Die Szenen wirken alle so, als ob das Skelett einer Analyse eines Falles, der gut recherchiert sein mag, bebildert werden soll. Mehr nicht. Philipp Seymour Hoffman habe vor allem sich selber inszeniert, so steht es im Presseheft, dadurch wirkt er glaubhaft wie immer, während er offenbar seine deutschen Gegenparts, Nina Hoss als Erna Frey und Daniel Brühl als Maximilian, eher eingeschüchtert, denn aufgemacht hat. Dadurch wirken sie steif und unbeweglich. Das mag mit an der mangelnden Regieerfahrung von Anton Corbijn liegen, der andererseits sein fotografisches Talent nicht augenfällig einbringen konnte bei der Tatortdramaturgie-Philosophie, die der Drehbuchbearbeitung zu Grunde zu liegen scheint. Mit Tatort-Dramaturgie meine ich, dass hier ein Fall als solcher vorgeführt wird ohne eine Hauptperson, der die Empathie gilt.

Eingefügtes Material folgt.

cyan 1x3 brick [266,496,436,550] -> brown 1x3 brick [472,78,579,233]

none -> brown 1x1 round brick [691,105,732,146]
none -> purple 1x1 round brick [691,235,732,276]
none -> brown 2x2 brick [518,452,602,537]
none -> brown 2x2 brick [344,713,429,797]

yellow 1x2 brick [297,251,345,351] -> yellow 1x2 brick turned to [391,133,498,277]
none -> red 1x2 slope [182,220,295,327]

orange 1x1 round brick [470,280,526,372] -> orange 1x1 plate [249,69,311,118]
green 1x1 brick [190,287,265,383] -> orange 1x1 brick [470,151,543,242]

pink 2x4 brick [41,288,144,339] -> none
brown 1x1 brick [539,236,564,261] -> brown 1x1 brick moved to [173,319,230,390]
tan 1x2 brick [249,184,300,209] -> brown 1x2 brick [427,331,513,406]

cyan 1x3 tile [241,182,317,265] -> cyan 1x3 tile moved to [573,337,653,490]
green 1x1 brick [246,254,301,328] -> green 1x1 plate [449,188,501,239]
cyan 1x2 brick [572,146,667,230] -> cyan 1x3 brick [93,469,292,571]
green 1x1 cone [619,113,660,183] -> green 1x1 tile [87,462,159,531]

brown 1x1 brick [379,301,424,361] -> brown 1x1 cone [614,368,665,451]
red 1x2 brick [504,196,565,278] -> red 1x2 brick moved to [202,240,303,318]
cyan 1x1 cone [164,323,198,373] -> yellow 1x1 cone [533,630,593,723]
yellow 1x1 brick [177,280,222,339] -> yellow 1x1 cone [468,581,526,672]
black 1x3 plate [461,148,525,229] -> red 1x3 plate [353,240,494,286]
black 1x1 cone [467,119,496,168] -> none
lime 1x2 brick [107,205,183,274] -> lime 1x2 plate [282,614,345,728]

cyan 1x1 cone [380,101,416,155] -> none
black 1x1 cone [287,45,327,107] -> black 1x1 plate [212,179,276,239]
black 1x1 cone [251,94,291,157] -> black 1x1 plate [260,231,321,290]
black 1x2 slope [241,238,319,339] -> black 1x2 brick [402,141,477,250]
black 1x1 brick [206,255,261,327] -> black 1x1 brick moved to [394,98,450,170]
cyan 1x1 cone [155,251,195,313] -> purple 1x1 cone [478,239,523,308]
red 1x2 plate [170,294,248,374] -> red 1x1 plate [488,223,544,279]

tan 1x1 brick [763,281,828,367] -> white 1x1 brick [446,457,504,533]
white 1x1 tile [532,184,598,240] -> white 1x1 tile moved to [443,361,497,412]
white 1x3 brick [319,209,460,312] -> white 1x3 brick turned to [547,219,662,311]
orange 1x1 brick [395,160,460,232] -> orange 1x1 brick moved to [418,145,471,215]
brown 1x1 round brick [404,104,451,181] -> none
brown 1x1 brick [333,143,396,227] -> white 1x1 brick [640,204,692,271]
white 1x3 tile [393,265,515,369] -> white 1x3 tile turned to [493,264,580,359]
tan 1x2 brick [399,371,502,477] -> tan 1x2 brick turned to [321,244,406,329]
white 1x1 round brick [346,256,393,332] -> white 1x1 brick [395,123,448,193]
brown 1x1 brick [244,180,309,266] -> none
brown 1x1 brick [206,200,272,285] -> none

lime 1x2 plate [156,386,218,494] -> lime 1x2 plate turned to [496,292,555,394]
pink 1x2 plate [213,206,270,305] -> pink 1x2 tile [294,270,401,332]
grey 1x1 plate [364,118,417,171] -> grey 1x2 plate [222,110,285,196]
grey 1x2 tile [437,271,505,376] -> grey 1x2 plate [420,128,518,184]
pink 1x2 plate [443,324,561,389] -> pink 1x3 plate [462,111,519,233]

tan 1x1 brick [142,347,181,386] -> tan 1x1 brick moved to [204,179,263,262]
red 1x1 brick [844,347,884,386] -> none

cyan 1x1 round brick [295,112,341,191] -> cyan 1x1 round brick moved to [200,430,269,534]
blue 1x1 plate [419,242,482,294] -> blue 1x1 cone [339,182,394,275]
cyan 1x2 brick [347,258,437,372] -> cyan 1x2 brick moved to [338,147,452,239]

Der Film ist nicht viel mehr als das Filettieren und Offenlegen eines Falles, die Figuren sind auf das Funktionieren darin reduziert, sie haben keine Konflikte, resp. diese werden nicht offengelegt.

Kurz zum Lachen: die Kneipe „zum Silbersack“ und der Sportclub „zur Ritze“ – und das wars dann auch schon mit dem Humor. Vielleicht noch der Name Mr. Lippizaner.

Die Szenen informieren immer darüber, was passiert. Handlung existiert in diesem Sinne nicht, Konflikte müssen nicht gelöst werden, die würden die Filettierung stören, den reinen Kasus. Oft ist die Musik die einzige, die versucht dem Zuschauer mitzuteilen, dass hier Spannung beabsichtigt ist.

Die Ordentlichkeit von Inszenierung und Regie erweist dem gepflegten Fernsehspiel die Reverenz. Der Fotograf Corbijn belegt hier, dass er nicht sicher über eine fließende, smarte Filmsprache verfügt, der narrative Fluß ist zäh, viele Dinge, die nur der Information dienen, werden viel zu ausführlich behandelt, zum Beispiel die Verwanzung des Zimmers von Issa; so ist es nur illustrativ und nicht spannungserzeugend, die Info allein kann dem Zuschauer im Bruchteil einer Sekunde mit einem Bild mitgeteilt werden; hier wird sie ellenlang ins Detail ausgewalzt, um zu zeigen, wie das gemacht wird, Anleitung zur Installation von Wanzen.

Es gibt zwar die persönliche Pleitegeschichte von Bachmann in Beirut, weshalb er nach Hamburg degradiert wude, aber auf die Handlung, auf den Thrill hat sie keinen Einfluss, auch sie ist lediglich Information, die zu nichts nütze ist.

Wie Issa im plastikplanenverhängten Zimmer Papierflieger wirft und das vom Sicherheitsapparat beobachtet wird, scheint wie ein Poesieversuch; ein Hinweis auf seine Harmlosigkeit?

Was braucht es für einen guten Film, welche drei Dinge? Ein gutes Buch, ein gutes Buch, ein gutes Buch!

Issa versucht als einziger sein Rollenprofil zu erfüllen, dass er sich verloren fühle. Beim Satz, mit dem Bachmann seine Motivation erklären will, to make the world a better place, da ist nicht klar, ob der nun ironisches Zitat ist oder bierernste Geheimdienstideologie.

Und dann, welch dramatischer Aufwand, wie Abdullah seine letzte Unterschrift leisten soll. Nur Pseudothrillerspannung, gespielt durch die anwesenden Beobachter, im Kinopublikum nicht ein Ausschlag spürbar, man weiß es theoretisch, dass er sich damit ans Messer liefern wird. Aber auch dies ist nur als Info in den Film gebracht worden und nicht als empirisch drohendes Verhängnis für ihn, wobei diese Figur einem sowieso herzlich wurst ist. Denn er ist gar nicht als Bösewicht vorgestellt worden.